[[ EXTRACT open ]]

Retrograde tracing studies show that the DRN and the median raphe nucleus (MRN) both provide serotonergic inputs to the OB (McLean and Shipley, 1987). The DRN has also been linked, through direct electrical stimulation, to modulation of glomerular layer physiology (Petzold et al., 2009). The DRN and MRN are, however, known to be distinct, with mostly nonoverlapping projection patterns in other brain regions (Jacobs and Azmitia, 1992). It is therefore a prerequisite to establish their innervation pattern in the OB for studying how neuromodulation is implemented in the OB.

Earlier anatomical studies did not explicitly distinguish the two sources of ascending inputs to the OB. We sought to revisit this question by using recombinant adeno-associated viruses (rAAVs) for anterograde tracing. Specifically, we expressed enhanced green fluorescent protein (EGFP) fused to synaptophysin to augment visualization of presynaptic terminals (Nakata et al., 1998; Li and Murthy, 2001; Oh et al., 2014). We thus aimed to target distinct raphe nuclei with small injections to establish the precise termination patterns of ascending projections in the olfactory bulb, specifically with respect to the distinct layers.

MATERIALS AND METHODS

Animal experiments were performed in compliance with the German animal welfare law. rAAV was prepared as previously described (During et al., 2003). A mixture of rAAVs was used for expression of EGFP-synaptophysin fusion protein under the control of the tTA-dependent promoter (Ptet; Zhu et al., 2007) and codon-improved tTA (itTA) under the synapsin or cytomegalovirus (CMV) promoter (Tang et al., 2009). The EGFP-synaptophysin fusion protein composed of EGFP (Zolotukhin et al., 1996) followed by a flexible linker region (AA positions 240–276) and synaptophysin (Mus musculus; GB accession number CAA65084; positions AA277–308), with the start codon Met removed. Note that the expression is not required to be conditional.

Stereotactic injections

Mice (C56Bl/6N between 29 and 31 days of age, 15–16 g body mass) were anesthetized with ketamine/xyalzine (100 mg/kg and 20 mg/kg intraperitoneally; Inresa Arzneimittel, Freiburg, Germany) and placed in a stereotaxic frame (Kopf Instruments, Tujunga, CA). Lambda and bregma were leveled using an eLeVeLeR (Sigma Technology Systems, East Petersburg, PA) to 12° with bregma lower and a small craniotomy was made at the following coordinates (relative to the bregma): X = 0 mm; Y = –4.525 mm; Z = –2.230 mm for DRN and X = 0 mm, Y = –4.780 mm; Z = –3.350 mm for MRN; 7.9–18.4 nl of rAAV was dispensed through a capillary glass (tip diameter 19–25 μm) using a Nanoject II (Drummond Scientific, Broomall, PA) at 2.3 nl every 10 seconds.

[[ EXTRACT closed ]]

◆ WORK INSTRUCTION 1
Answer these questions from the excerpt on raphe inputs to the olfactory bulb.
(a) Which two nuclei provide serotonergic inputs to the OB, according to retrograde tracing studies?
(b) Which protein was fused to EGFP to augment visualization of presynaptic terminals?
(c) At what rate did the Nanoject II dispense rAAV?
◆ WORK INSTRUCTION 2
Retype the excerpt word for word, from "Animal experiments were" to "to be conditional.".
The material that comes next stands apart from the excerpt.

[[ STORED DATA open ]]

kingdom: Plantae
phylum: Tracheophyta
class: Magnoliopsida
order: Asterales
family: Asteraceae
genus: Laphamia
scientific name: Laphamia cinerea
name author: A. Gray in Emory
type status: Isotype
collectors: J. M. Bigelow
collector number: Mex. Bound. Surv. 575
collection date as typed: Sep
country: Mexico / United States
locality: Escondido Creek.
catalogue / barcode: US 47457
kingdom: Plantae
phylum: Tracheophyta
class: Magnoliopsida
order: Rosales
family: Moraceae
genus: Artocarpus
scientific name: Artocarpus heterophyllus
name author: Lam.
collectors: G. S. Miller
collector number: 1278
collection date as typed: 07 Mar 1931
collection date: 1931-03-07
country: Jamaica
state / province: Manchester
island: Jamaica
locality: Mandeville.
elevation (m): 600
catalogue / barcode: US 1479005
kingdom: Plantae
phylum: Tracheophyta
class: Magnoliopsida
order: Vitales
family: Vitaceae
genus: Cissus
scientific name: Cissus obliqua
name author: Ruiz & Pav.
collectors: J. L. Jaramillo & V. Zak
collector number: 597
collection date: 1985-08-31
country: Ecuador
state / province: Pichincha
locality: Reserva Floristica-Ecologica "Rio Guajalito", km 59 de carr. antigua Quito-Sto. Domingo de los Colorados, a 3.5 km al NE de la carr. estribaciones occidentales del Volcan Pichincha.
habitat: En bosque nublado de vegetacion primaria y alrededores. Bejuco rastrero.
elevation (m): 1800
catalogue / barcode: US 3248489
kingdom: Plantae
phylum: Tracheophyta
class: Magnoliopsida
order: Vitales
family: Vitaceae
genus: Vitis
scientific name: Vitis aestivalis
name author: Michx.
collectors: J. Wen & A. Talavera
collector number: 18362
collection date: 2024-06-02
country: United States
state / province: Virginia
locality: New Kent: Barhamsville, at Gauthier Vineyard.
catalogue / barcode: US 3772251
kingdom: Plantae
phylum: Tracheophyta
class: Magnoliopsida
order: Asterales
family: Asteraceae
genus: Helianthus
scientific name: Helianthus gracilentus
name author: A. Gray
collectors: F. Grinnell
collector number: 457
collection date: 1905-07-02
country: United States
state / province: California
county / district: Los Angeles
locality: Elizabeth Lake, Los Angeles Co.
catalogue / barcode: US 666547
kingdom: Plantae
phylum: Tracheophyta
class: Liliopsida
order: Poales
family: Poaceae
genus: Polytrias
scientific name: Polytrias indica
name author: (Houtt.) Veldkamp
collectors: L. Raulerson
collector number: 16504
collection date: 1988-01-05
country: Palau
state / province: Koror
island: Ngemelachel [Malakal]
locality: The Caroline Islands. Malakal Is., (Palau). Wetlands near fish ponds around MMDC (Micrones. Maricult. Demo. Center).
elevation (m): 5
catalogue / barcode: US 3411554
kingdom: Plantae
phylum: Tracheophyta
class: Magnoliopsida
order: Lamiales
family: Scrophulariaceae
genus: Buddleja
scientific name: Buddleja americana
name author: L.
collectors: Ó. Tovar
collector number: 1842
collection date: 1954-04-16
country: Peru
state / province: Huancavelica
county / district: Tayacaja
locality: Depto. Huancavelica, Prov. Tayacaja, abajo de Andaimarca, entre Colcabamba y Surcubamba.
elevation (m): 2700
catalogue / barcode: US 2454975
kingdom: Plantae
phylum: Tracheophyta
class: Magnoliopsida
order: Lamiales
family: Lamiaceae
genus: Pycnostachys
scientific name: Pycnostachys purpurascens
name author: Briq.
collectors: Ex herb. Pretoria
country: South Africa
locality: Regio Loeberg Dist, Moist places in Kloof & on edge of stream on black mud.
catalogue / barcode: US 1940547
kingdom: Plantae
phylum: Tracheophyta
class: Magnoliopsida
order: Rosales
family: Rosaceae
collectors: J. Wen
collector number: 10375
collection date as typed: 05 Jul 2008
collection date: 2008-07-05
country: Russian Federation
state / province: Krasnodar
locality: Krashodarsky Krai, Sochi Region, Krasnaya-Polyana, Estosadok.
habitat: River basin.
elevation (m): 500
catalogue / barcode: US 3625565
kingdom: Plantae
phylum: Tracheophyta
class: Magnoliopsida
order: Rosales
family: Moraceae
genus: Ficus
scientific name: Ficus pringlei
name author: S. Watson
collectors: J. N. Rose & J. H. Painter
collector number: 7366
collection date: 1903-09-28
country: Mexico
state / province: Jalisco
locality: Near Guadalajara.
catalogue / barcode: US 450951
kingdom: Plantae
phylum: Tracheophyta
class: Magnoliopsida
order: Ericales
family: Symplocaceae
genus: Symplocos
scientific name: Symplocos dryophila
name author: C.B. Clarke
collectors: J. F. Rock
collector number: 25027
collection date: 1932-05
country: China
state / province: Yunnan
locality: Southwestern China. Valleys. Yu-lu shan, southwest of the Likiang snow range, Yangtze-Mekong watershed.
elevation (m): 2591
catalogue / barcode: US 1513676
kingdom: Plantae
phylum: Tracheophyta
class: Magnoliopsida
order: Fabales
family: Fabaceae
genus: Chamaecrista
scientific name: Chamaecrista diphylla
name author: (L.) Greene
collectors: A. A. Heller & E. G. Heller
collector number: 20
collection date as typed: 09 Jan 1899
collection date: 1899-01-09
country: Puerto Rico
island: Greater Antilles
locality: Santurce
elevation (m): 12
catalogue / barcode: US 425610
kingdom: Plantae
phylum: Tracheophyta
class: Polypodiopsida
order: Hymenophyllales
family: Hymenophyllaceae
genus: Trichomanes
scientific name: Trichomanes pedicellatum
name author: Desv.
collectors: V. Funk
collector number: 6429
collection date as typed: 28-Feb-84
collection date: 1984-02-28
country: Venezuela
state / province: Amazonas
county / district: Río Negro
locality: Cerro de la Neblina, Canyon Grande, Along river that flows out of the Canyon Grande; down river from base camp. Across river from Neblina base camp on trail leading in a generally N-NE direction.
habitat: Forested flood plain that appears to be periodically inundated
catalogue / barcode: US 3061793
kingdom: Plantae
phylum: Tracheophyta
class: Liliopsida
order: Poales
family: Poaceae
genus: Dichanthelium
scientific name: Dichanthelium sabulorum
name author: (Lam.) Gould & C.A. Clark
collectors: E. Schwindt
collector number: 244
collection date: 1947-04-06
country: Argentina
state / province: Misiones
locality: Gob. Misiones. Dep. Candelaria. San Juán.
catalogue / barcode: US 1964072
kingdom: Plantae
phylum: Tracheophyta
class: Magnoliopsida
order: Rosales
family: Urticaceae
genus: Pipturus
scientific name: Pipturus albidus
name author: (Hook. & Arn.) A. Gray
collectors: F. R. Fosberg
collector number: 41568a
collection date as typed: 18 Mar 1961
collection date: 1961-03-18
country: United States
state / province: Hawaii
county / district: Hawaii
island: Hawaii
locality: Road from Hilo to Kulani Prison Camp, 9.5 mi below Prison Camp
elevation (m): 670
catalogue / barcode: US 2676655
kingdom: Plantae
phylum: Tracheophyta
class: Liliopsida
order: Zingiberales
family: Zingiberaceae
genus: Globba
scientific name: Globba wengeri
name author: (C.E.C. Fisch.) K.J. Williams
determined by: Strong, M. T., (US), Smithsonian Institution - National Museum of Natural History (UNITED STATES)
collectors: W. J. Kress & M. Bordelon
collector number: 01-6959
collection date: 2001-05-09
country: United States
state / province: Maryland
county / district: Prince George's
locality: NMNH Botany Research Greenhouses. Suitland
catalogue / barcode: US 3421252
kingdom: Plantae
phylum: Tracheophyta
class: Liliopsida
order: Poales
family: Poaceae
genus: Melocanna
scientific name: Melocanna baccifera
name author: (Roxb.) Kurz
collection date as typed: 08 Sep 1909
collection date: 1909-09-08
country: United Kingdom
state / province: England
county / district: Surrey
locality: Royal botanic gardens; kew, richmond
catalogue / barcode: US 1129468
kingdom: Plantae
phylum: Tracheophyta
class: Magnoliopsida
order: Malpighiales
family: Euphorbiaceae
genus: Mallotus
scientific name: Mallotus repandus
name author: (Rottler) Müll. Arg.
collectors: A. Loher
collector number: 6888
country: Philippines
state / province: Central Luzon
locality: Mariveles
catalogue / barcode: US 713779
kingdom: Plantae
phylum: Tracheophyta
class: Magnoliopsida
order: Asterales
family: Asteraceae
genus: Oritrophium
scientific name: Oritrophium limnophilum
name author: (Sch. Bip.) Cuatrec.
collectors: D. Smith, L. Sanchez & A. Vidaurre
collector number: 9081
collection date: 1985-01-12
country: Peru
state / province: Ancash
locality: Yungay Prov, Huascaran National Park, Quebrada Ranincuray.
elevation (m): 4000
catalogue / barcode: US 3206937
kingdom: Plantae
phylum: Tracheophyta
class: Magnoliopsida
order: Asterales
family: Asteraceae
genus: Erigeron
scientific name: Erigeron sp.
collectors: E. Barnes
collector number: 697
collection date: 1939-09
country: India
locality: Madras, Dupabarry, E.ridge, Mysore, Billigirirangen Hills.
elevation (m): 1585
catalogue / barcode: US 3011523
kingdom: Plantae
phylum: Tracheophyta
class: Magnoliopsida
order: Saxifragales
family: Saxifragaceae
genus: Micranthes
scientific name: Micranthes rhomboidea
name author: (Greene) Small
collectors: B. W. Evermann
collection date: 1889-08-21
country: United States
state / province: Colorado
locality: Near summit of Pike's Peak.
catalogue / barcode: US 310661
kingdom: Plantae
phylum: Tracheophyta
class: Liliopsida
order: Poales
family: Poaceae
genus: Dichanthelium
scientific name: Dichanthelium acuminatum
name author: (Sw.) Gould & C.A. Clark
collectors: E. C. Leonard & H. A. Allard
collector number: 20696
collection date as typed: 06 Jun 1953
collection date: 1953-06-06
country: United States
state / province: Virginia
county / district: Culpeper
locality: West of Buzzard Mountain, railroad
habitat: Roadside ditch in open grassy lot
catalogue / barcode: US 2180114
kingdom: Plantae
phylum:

[[ STORED DATA closed ]]

◆ YOUR SOLUTION 1
(a) The DRN and the median raphe nucleus (MRN).
(b) Synaptophysin.
(c) 2.3 nl every 10 seconds.

◆ YOUR SOLUTION 2
Animal experiments were performed in compliance with the German animal welfare law. rAAV was prepared as previously described (During et al., 2003). A mixture of rAAVs was used for expression of EGFP-synaptophysin fusion protein under the control of the tTA-dependent promoter (Ptet; Zhu et al., 2007) and codon-improved tTA (itTA) under the synapsin or cytomegalovirus (CMV) promoter (Tang et al., 2009). The EGFP-synaptophysin fusion protein composed of EGFP (Zolotukhin et al., 1996) followed by a flexible linker region (AA positions 240–276) and synaptophysin (Mus musculus; GB accession number CAA65084; positions AA277–308), with the start codon Met removed. Note that the expression is not required to be conditional.